Energy storage is a major green investment for a ship owner. Returns are maximized when the system is correctly dimensioned for the specific ship and includes intelligent power control, the company said. Rolls-Royce have been delivering energy storage systems since 2010, however the actual energy storage units were previously supplied by an external party.
The SAVe Energy storage system is designed to be a cost competitive, highly efficient and liquid cooled battery system with a modular design that enables the product to scale according to energy and power requirements, the company said. SAVe Energy comply with international regulations for low and zero emission propulsion systems.
SAVe Energy is an energy storage unit (ESU), and was recently class approved by DNV GL, confirming that SAVe Energy has been developed in compliance with the newest 2018 ruleset, and are accepted for installation on all vessels classed by DNV GL.
The development work has been partly funded by the Norwegian Research Council of Norway’s ENERGIX program. The three ship owning companies Color Line, Norled and the Norwegian Coastal Administration Shipping Co. have been partners in the development, ensuring that the energy storage system covers a wide variety of marine applications, including ferries, cruise vessels and multi-purpose vessels.
SAVe Energy is be delivered from the Rolls-Royce Power Electric site in Bergen, Norway, as part of the company’s offering of complete ship systems.

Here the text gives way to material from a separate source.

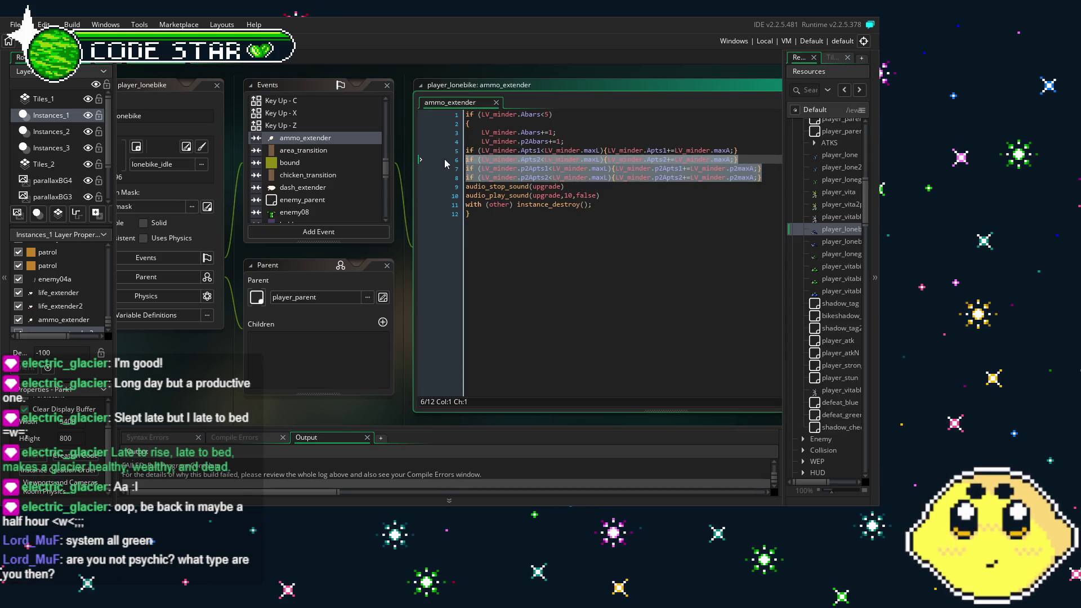
key("shift+Up")
key("BackSpace")
key("Tab")
type("LV_minder.alarm[2]=1;")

“The electrification of ships is building momentum,” said Andreas Seth, Rolls-Royce, EVP Electrical, Automation and Control – Commercial Marine. “From 2010 we have delivered battery systems representing about 15 MWh in total. However now the potential deployment of our patent pending SAVe Energy in 2019 alone is 10-18 MWh.”
SAVe Energy can be applied to several areas including peak shaving, spinning reserve and battery powered vessels. Combined with a liquefied natural gas (LNG) or diesel powered engine in a hybrid solution, it will increase efficiency and reduce emissions, and can be coupled with most types of propulsion units, according to the company. In a hybrid set up, SAVe Energy handles the peak load, while the main power generators will relate to the average load and not reduce the propulsion units thrusting capabilities.
“Battery systems have become a key component of our power and propulsions systems, and SAVe Energy is being introduced on many of the projects we are currently working on,” Seth said. “This includes the upgrade programme for Hurtigruten’s cruise ferries, the advanced fishing vessel recently ordered by Prestfjord and the ongoing retrofits of offshore support vessels. As a system provider we can find the best solution considering both installation and operational cost.”